Norway’s parliament voted overwhelmingly on Friday to conscript women into its armed forces, becoming the first European and first NATO country to make military service compulsory for both genders.
„Rights and duties should be the same for all,“ said Labor lawmaker Laila Gustavsen, a supporter of the bill. „The armed forces need access to the best resources, regardless of gender, and right now mostly men are recruited.“

Die Neuregelung hatte sich bereits im April abgezeichnet, nachdem die Ausweitung der bislang nur für Männer vorgesehenen Wehrpflicht auf Frauen weitgehender Konsens unter den Parteien war.

Derzeit können Frauen freiwillig Dienst in den norwegischen Streitkräften leisten, ihr Anteil an der Truppe liegt bei etwa zehn Prozent. Ob er deutlich ansteigen wird, ist noch fraglich: Das skandinavische Land hat de facto eine Auswahl-Wehrpflicht und zieht im Wesentlichen die Männer (und künftig Frauen) ein, die auch Dienst an der Waffe leisten wollen.
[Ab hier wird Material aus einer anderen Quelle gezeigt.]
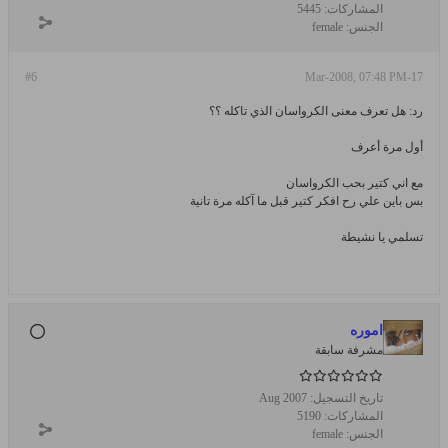
المشاركات:
5445
الجنس:
female
#6
17-Mar-2008, 07:48 PM
رد: هل تعرف معنى الكرواسان الذي تاكله ؟؟
أول مرة أعرف
مع اني كتير بحب الكرواسان
بس باين علي رح افكر كتير قبل ما آكله مرة تانية
تسلمي يا نشيطة
اموره
مشرفة سابقة
تاريخ التسجيل:
Aug 2007
المشاركات:
5190
الجنس:
female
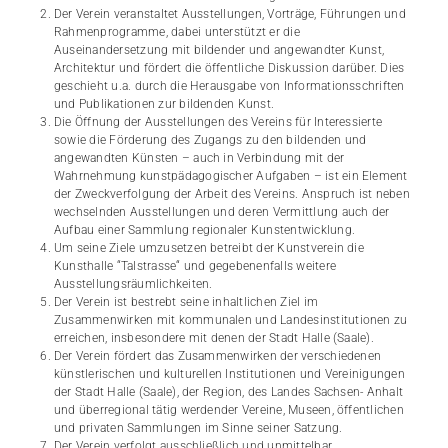
Der Verein veranstaltet Ausstellungen, Vorträge, Führungen und
Rahmenprogramme, dabei unterstützt er die
Auseinandersetzung mit bildender und angewandter Kunst,
Architektur und fördert die öffentliche Diskussion darüber. Dies
geschieht u.a. durch die Herausgabe von Informationsschriften
und Publikationen zur bildenden Kunst.
Die Öffnung der Ausstellungen des Vereins für Interessierte
sowie die Förderung des Zugangs zu den bildenden und
angewandten Künsten – auch in Verbindung mit der
Wahrnehmung kunstpädagogischer Aufgaben – ist ein Element
der Zweckverfolgung der Arbeit des Vereins. Anspruch ist neben
wechselnden Ausstellungen und deren Vermittlung auch der
Aufbau einer Sammlung regionaler Kunstentwicklung.
Um seine Ziele umzusetzen betreibt der Kunstverein die
Kunsthalle “Talstrasse“ und gegebenenfalls weitere
Ausstellungsräumlichkeiten.
Der Verein ist bestrebt seine inhaltlichen Ziel im
Zusammenwirken mit kommunalen und Landesinstitutionen zu
erreichen, insbesondere mit denen der Stadt Halle (Saale).
Der Verein fördert das Zusammenwirken der verschiedenen
künstlerischen und kulturellen Institutionen und Vereinigungen
der Stadt Halle (Saale), der Region, des Landes Sachsen- Anhalt
und überregional tätig werdender Vereine, Museen, öffentlichen
und privaten Sammlungen im Sinne seiner Satzung.
Der Verein verfolgt ausschließlich und unmittelbar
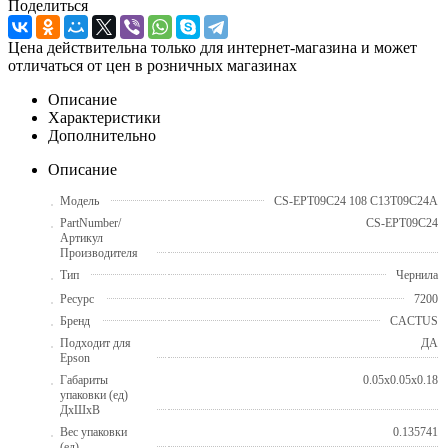
Поделиться
Цена действительна только для интернет-магазина и может
отличаться от цен в розничных магазинах
Описание
Характеристики
Дополнительно
Описание
Модель
CS-EPT09C24 108 C13T09C24A
PartNumber/
CS-EPT09C24
Артикул
Производителя
Тип
Чернила
Ресурс
7200
Бренд
CACTUS
Подходит для
ДА
Epson
Габариты
0.05x0.05x0.18
упаковки (ед)
ДхШхВ
Вес упаковки
0.135741
(ед)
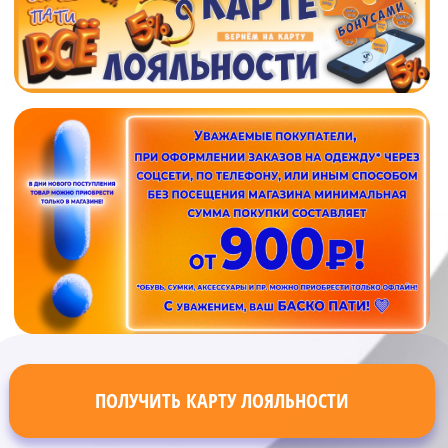
ПОЛУЧИТЬ КАРТУ ЛОЯЛЬНОСТИ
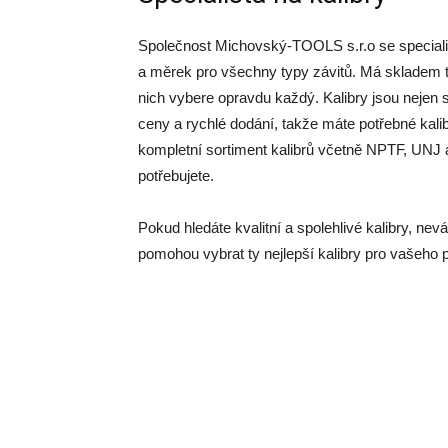
Společnost Michovský-TOOLS s.r.o se specializuj
a měrek pro všechny typy závitů. Má skladem trny
nich vybere opravdu každý. Kalibry jsou nejen 
ceny a rychlé dodání, takže máte potřebné kali
kompletní sortiment kalibrů včetně NPTF, UNJ a
potřebujete.
Pokud hledáte kvalitní a spolehlivé kalibry, nev
pomohou vybrat ty nejlepší kalibry pro vašeho p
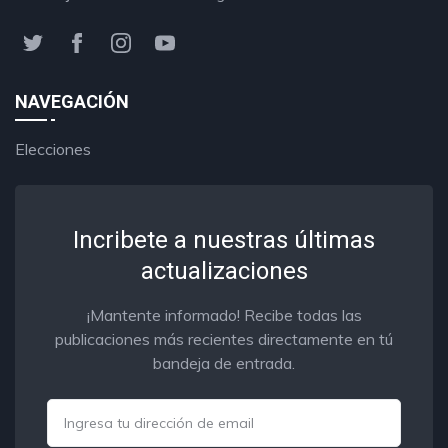
NAVEGACIÓN
Elecciones
Incribete a nuestras últimas
actualizaciones
¡Mantente informado! Recibe todas las
publicaciones más recientes directamente en tú
bandeja de entrada.
Email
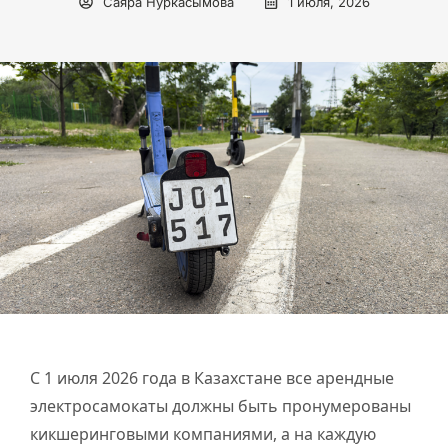
Саяра Нуркасымова
1 июля, 2026
С 1 июля 2026 года в Казахстане все арендные
электросамокаты должны быть пронумерованы
кикшеринговыми компаниями, а на каждую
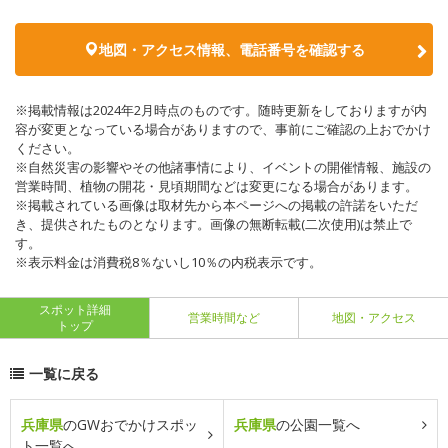
地図・アクセス情報、電話番号を確認する
※掲載情報は2024年2月時点のものです。随時更新をしておりますが内
容が変更となっている場合がありますので、事前にご確認の上おでかけ
ください。
※自然災害の影響やその他諸事情により、イベントの開催情報、施設の
営業時間、植物の開花・見頃期間などは変更になる場合があります。
※掲載されている画像は取材先から本ページへの掲載の許諾をいただ
き、提供されたものとなります。画像の無断転載(二次使用)は禁止で
す。
※表示料金は消費税8％ないし10％の内税表示です。
スポット詳細
営業時間など
地図・アクセス
トップ
一覧に戻る
兵庫県
のGWおでかけスポッ
兵庫県
の公園一覧へ
ト一覧へ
(Foto: Norwegischer Marineoffizier, weiblich, an Bord der Fregatte Fridtjof Nansen – Foto Norwegische Streitkräfte)

 

103 Gedanken zu „Geschlechtergerechtigkeit: In Norwegen jetzt Wehrpflicht für Männer und Frauen

  1. @Koffer
    Nein, Sie liegen falsch.
    Die Menschenrechte sind in Artikel 1, Absatz 2 zementiert: „Das Deutsche Volk bekennt sich darum zu unverletzlichen und unveräußerlichen Menschenrechten als Grundlage jeder menschlichen Gemeinschaft, des Friedens und der Gerechtigkeit in der Welt.“

    Damit stehen sie noch über den Bürgerrechten, und wären meinem Verständnis nach nur gegen andere Menschenrechte abwägbar.
    Wobei selbst der Staat nur in extremen Ausnahmefällen befugt ist diese Abwägung vorzunehmen (in „Ausnahmesituationen katastrophalen Ausmaßes“).

  2. @J.R.
    Wir bekennen uns auch zum Grundgesetz.
    Aber nur die Würde des Menschen ist unantastbar.
    Andere Grundrechte können eingeschränkt werden wenn dies notwendig ist, auch die Menschenrechte sind ja in den Grundrechten in die Verfassung übernommen. Art. 1 II muss nicht so verstanden werden dass diese universell gültig, unabänderbar und nicht einschränkbar sind.

  3. @J.R.
    Ja, aber für einen Juristen ist „unverletzlich und unveräußerlich“ NICHT das gleiche wie „nicht einschränkbar“!!!!

    Beispiel:
    Nehmen wir einmal das „Recht auf körperliche Unversehrtheit“.

    Unzweifelhaft ein Menschenrecht.

    Wenn es aber nicht einschränkbar wäre, dann wäre z.B. ein Polizeieinsatz mit Wasserwerfern nicht zulässig. Und zwar NIEMALS.

    Wenn es nicht einschränkbar wäre, dann wäre ein Impfpflicht nicht zulässig.
    …die Zwangsernärung
    …das Boxen
    …die Blutentnahme auf Anordnung eines Richters
    …ein „gefährlicher“ Befehle (z.B. „gehen Sie bei Nacht über die Hindernisbahn“).

    Daran erkennen Sie, dass dieses Menschenrecht sehr wohl eingeschränkt werden darf.

    Es darf nur nicht in seinem KERN angegriffen werden.